The Trail of Gnosis includes a bibliography and index.
Judith is clearly the sort of person not known for passing up an opportunity when one is presented to her. She gives the impression of an intrepid explorer who would dive headlong into the darkness of a cave or castle dungeon with little regard for what may lie deep within.
These qualities translate themselves well into her collection of historical and empirical research into an aspect of mediterranean spirituality which, today, all too sadly, is not acknowledged for its influence upon western occultism and spirituality in the way that it should be.
Gnostiicism is a dry subject—there is no getting over the fact—but in her book Judith Mann has brought the history of its major players and influences into the light of day.
Within the Gnostic tradition as a whole, the main players are well-known, but do tend to be somewhat fictionalized. The Knights Templar, for example, although universally understood, are, to my mind anyway, deemed less esoterically important than the Cathars.

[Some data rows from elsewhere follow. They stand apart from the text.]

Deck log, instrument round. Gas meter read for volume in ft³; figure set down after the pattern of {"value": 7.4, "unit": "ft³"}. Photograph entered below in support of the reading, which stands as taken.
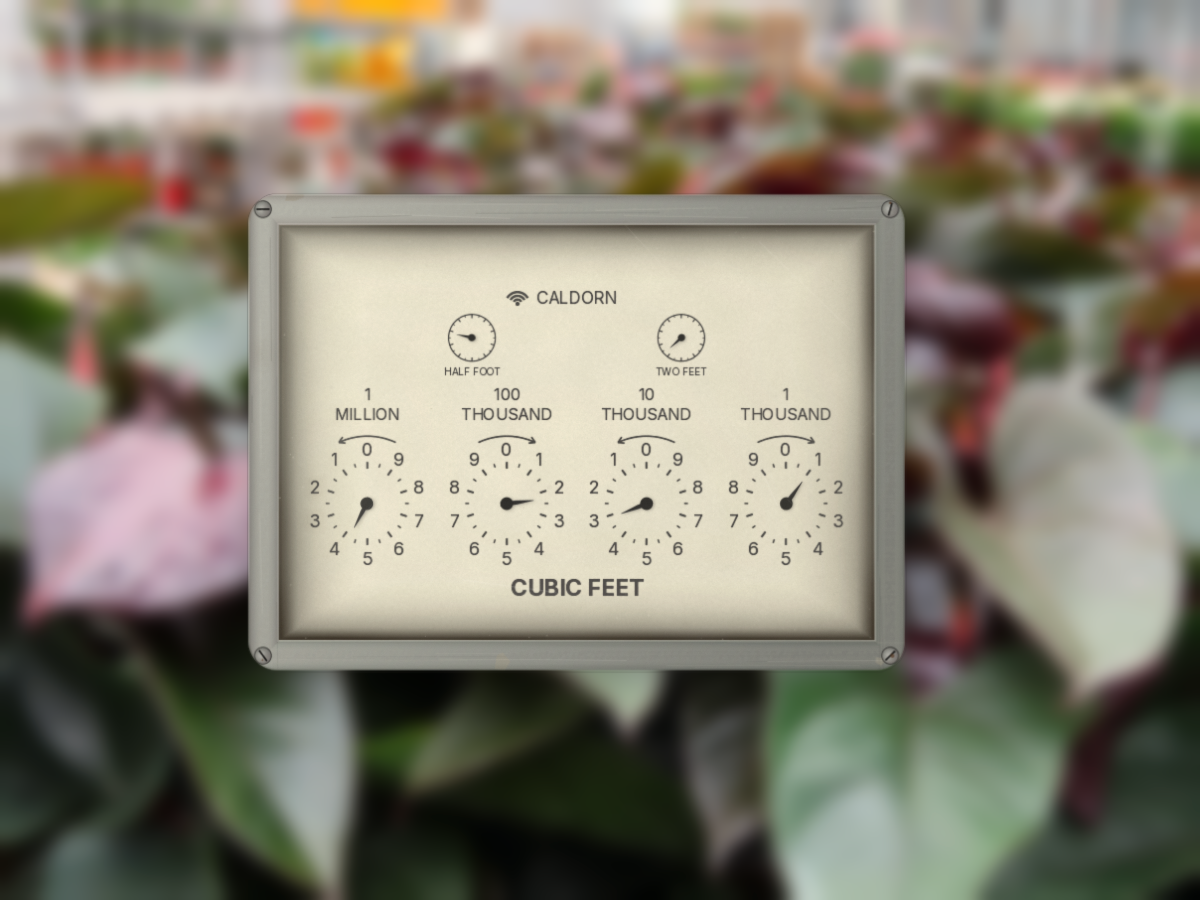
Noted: {"value": 423100, "unit": "ft³"}
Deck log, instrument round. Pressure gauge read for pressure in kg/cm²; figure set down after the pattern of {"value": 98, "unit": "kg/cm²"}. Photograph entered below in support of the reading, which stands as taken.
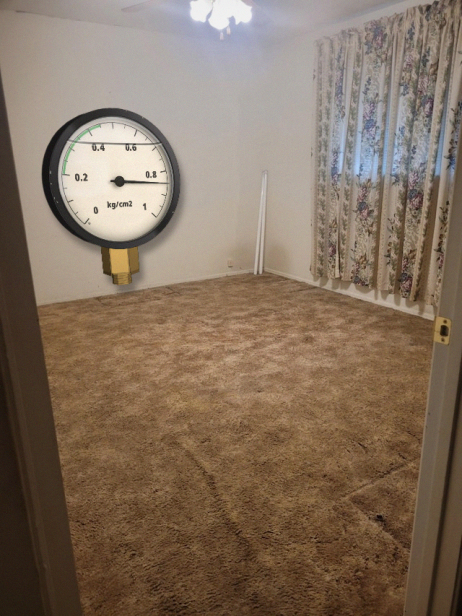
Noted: {"value": 0.85, "unit": "kg/cm²"}
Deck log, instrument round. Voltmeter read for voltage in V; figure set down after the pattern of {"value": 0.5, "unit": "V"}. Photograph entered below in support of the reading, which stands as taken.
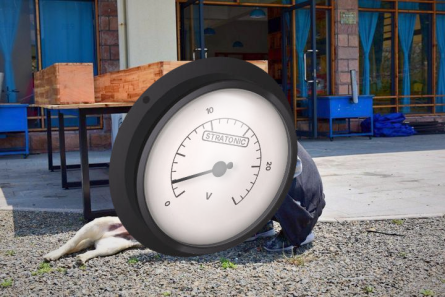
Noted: {"value": 2, "unit": "V"}
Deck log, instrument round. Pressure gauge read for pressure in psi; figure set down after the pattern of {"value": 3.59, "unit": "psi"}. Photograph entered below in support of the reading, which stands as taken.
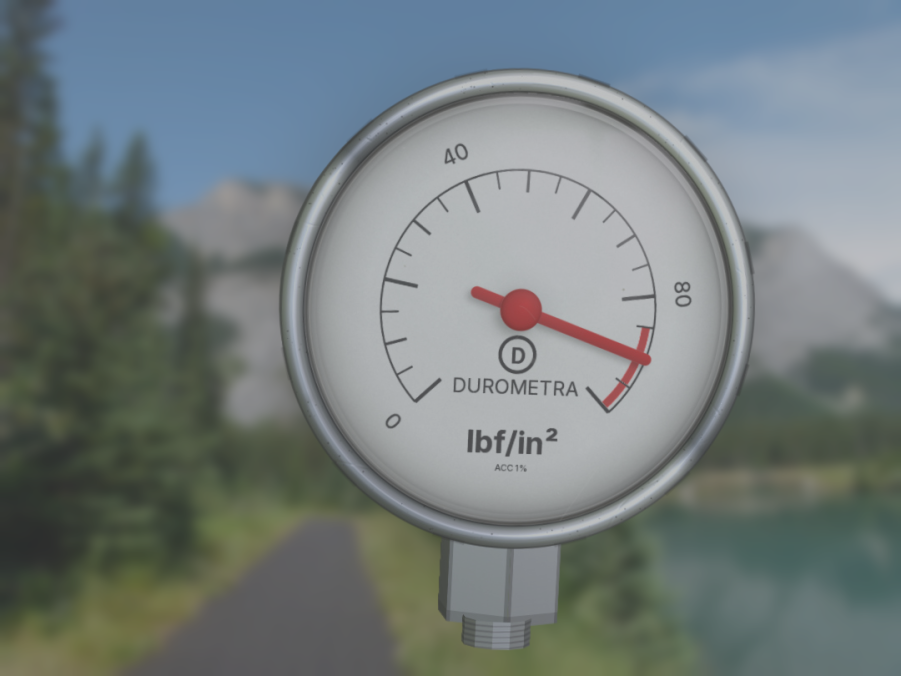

Thus, I was particularly pleased to see them given a decent treatment in ’The Trail of Gnosis’. Along with a look at their core philosophy which, although it might not have wholly originated with them, is, nonetheless, highly influential in modern occultism, the author looks at their influence as a sect and the part that they have played in forming the spiritual heritage of this important region of the world.
That said, it would be wrong to highlight the Cathars as the only part of this book that caught my attention for I enjoyed reading about all of the Gnostic sects that Judith Mann features.
What did somewhat surprise me was the fact that Gnosticism was quite as widespread and influential as it seems to have been. It even spread out as far as the Orient at certain times.
The book is well illustrated—although I would have preferred some of the photographs to have been a little larger. All the same, they add to the unique flavor that this publication carries and Judith has an extensive gallery of photographs that were taken on her travels at www.academia.org
The included maps are handy guides and the drawings add to the sense of antiquity that underpins the author’s research.
All-in-all, this is a book that those who would like to get a flavor of the Gnostic tradition will thoroughly enjoy. It is not an encyclopaedic examination but more of an investigative romp.
The Trail of Gnosis takes you on a hot and sweaty journey of exploration, during which it draws you into a page-turning examination of a fascinating cultural and historical tradition.